The principle of res judicata applies also as between two stages in the same litigation to this extent that a court, whether a trial court or a higher court having at an earlier stage decided a matter in one way will not allow the parties to re-agitate the matter again at a subsequent stage of the same proceedings.
It was however clarified that it did not mean that because at an earlier stage of the litigation a Court has decided an interlocutory matter in one way and no appeal has been taken therefrom or no appeal did lie, a higher court cannot at a later stage of the same litigation consider the matter again. We are not also concerned here with orders of an interlocutory nature such as orders granting temporary injunction, appointing receiver etc. which do not purport to decide the rights of the parties finally.
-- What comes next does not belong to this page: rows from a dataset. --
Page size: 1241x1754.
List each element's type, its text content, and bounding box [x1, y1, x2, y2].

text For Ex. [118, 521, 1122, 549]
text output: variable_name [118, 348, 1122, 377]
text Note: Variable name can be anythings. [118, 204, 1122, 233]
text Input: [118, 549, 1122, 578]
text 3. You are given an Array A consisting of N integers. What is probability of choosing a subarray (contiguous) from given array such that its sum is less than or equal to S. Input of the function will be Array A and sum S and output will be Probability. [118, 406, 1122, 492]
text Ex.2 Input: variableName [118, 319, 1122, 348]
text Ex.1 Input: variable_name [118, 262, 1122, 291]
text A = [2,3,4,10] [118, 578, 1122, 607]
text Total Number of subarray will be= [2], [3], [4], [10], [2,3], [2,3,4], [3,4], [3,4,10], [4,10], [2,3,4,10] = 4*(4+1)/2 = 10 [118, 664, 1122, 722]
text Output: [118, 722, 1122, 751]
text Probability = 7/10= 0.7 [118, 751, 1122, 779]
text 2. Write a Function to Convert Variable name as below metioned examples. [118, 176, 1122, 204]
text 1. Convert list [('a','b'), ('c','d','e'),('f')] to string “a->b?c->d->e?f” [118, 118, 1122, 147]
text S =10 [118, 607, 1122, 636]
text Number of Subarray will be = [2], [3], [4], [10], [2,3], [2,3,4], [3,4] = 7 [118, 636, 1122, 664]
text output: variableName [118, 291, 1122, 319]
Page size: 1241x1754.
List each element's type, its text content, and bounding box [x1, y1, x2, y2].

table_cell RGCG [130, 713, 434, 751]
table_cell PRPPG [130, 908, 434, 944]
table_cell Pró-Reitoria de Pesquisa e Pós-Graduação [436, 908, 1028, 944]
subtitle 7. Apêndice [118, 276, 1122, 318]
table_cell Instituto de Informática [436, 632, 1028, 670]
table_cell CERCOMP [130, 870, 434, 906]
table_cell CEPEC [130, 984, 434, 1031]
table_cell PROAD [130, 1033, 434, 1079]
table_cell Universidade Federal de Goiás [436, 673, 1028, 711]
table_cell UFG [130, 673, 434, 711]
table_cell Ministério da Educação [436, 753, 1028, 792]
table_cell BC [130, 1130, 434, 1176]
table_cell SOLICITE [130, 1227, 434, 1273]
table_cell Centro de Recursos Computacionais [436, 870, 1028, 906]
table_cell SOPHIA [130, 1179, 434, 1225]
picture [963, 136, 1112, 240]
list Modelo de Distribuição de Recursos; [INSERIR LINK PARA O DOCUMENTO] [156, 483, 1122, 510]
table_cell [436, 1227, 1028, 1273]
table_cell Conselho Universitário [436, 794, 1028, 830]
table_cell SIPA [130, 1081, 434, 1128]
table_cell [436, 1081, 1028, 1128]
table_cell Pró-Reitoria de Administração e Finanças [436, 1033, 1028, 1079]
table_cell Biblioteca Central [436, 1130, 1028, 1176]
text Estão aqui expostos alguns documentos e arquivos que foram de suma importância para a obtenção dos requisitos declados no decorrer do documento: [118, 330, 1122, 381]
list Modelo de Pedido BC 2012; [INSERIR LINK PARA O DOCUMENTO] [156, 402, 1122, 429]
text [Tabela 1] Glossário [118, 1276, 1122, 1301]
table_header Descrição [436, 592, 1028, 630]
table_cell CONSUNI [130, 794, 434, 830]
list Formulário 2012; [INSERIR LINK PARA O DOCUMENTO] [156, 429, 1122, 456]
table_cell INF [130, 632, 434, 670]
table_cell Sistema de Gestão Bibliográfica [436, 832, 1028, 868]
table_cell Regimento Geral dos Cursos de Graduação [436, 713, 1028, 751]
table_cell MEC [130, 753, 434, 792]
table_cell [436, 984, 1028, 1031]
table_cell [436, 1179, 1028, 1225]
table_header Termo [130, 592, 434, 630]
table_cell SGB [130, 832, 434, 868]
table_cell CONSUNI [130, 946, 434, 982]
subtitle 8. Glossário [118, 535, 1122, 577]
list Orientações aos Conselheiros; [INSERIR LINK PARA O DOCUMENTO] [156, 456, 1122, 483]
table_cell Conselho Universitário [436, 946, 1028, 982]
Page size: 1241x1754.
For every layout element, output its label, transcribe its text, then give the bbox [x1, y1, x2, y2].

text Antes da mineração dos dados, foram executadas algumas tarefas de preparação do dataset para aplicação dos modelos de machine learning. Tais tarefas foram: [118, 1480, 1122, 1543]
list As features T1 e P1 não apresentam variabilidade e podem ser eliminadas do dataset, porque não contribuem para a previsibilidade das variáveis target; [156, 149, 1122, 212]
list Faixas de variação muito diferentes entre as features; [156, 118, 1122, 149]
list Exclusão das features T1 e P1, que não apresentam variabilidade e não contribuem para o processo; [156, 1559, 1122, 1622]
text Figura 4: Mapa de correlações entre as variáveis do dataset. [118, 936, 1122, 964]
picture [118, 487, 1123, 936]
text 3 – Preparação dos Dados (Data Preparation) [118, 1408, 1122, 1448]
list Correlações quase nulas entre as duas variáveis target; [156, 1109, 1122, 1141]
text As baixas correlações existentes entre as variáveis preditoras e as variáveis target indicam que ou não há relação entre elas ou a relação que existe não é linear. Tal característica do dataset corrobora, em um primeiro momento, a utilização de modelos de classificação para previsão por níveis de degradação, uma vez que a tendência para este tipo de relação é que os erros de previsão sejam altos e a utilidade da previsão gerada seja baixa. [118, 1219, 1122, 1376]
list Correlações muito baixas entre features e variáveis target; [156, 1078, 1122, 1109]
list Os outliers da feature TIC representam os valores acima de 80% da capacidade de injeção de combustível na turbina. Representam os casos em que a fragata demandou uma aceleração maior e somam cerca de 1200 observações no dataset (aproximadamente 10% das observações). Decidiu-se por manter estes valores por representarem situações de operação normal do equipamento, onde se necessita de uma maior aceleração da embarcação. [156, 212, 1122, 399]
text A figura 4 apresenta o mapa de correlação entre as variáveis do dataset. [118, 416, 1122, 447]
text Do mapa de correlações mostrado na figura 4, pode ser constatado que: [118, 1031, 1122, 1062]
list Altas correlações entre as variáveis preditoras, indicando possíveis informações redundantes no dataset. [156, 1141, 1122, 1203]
In the present case, in the proceeding to set aside an ex-parte order, the Court recorded an express finding that the landlord had agreed to withdraw the suit and receive the rent from the tenant. That was a finding which was binding on the landlord at later stages of the proceeding. He could have questioned the finding before the appellate authority and the High Court, in the appeals preferred by the tenant. He did not choose to do so. Infact he could not do so as he had earlier thought it prudent not to enter the witness box though he put the question in issue in the proceeding to set aside the ex-parte order by contesting the statement of the tenant. In the circumstances we allow the appeal, set aside the judgments of the High Court and subordinate tribunals and dismiss the petition for eviction.